世の中には様々な「見えない壁」があります。代表的なのはオリンピックにおける「金以外はドベと一緒」でしょうか。「参加する事に意義がある」とは言うものの、それでも金メダルと銀メダル、一着と二着では大きな差があります。金メダルは初恋の人ですが銀メダルは「残念ながら」とか言われます。競馬では大レースで一着になったら種牡馬になって種付けウハウハですがハナ差二着だと「惜しかったね」で終わってしまいます。やはり見えない、しかし大きな壁があるのです。

そんな大きな事じゃなくても、常日頃からなんとなく意識している壁というものもあります。対戦型のゲームを趣味にしている人の中には「通算勝率五割」というものが一つの壁になっている人もいることでしょう。「勝率五割」という事は、大雑把に言えば「勝ちと負けが同数」となります。という事は、実力的にプレイヤー集団の真ん中辺りと言えるわけです。上を見れば勝ち組集団ですし、下を見れば負け組集団です。負け組から見れば「そこまでは上がりたい」でしょうし、勝ち組から見ればそこには近づきたくないはずです。普通に考えればその辺が最も人数が多いはずですから、大多数の人間にとっては「五割を超えるか割り込むか」というのは大きな壁であると言えます。

五割を超えると、もしくは五割を諦めた場合はまた別の壁が待っています。上に行けば「次は勝率55%」となるでしょうし、下に行けば「せめて45%阻止」を目指す事でしょう。もっと細かく、例えば「目指せ52%」だったり、「49%の壁を超えたり戻ったり」なんて人もいるでしょう。この辺の壁の場所は人それぞれでしょう。最初は10% 刻みだったのが5% になり2% になり、最終的に小数点以下の戦いになることも珍しくありません。または、率の戦いを避けて数で勝負するようになったり。「通算100勝達成(勝率三割)」とか「5連勝達成(でもその直前に8連敗)」とかですね。壁をどこに設定するかは人それぞれ。自分の得意な、というか勝負になり得る条件を設定すればいいんです。なに、いざとなったら「負けたけどいい勝負だった」とか言い張ればいいんです。

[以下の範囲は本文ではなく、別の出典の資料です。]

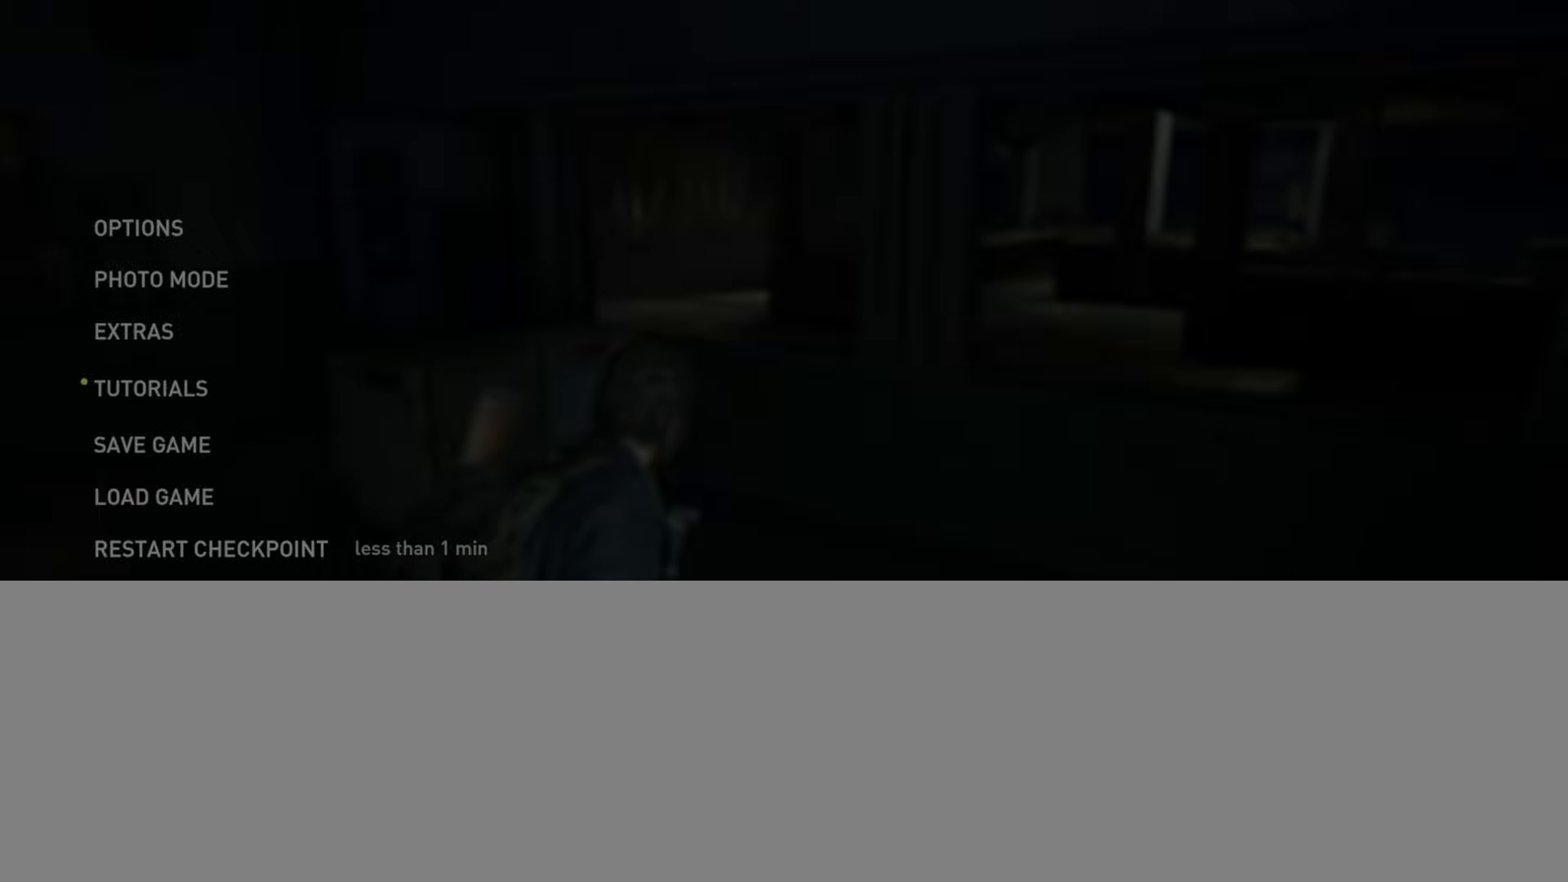
{"buttons": [], "left_stick": "center", "right_stick": "center", "events": []}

「五割」と似たような壁で「平均」というものもあります。「五割」の方は「おおざっぱに真ん中」ですが、「平均」だと本当に真ん中です。ただこちらはある程度統計を取らないと分からない値です。そのため、ゲームなんかでは用いられる事は多くありません。もっと真面目な分野での「壁」となります。「平均年収」であったり、「平均寿命」であったり。「偏差値50」も「平均」と似たようなものです。

基本的に「平均やや下」あたりで壁を作っては戦っている私ですが、数少ない「平均より上」で戦っている分野が「身長」です。「俺の身長があと10cm 高かったら、引く手数多でよりどりみどりでウッハウハだった」と言い張るくらいに拘っています。日本人の平均身長はだいたい170cm。それに対して私は公称175cm です。170cm のもう一段階上、175cm を壁としていました。

問題なのが「公称」という部分。その昔、私が学生時代に「174.4cm」という微妙な値を叩き出した事が原因です。四捨五入しても届かない、しかし切り捨てるには惜しすぎる。結果として無理やり繰り上げて「175cm」を名乗っていたのでした。何ら根拠が無いわけではありません。しかし大声で言い張るのも気が引けます。なので、あくまで「公称」。

そんなこんなで約十年。ついに「公称」が取れる日が、壁を乗り越える日がやってきました。今年の健康診断において、身長「175.1cm」という測定結果が。公的記録です。自宅でメジャーを使って適当に測定したものではありません。ちゃんとした測定器です。それで175。ついに大台175。夢にまで見た175。約0.5cm 伸ばすために十年近くかかりましたが、それでも達成は達成です。

壁を越えた、となるとやはり目指すは次の壁、「身長180cm」です。なに、未だに身長が伸びているという事は、これからも伸びていくはずだ。180cm まであと5cm。という事は、単純計算で100年後には到達するはずです。目指せ、180cm。目指せ、130歳。ついでに平均寿命とも勝負だ。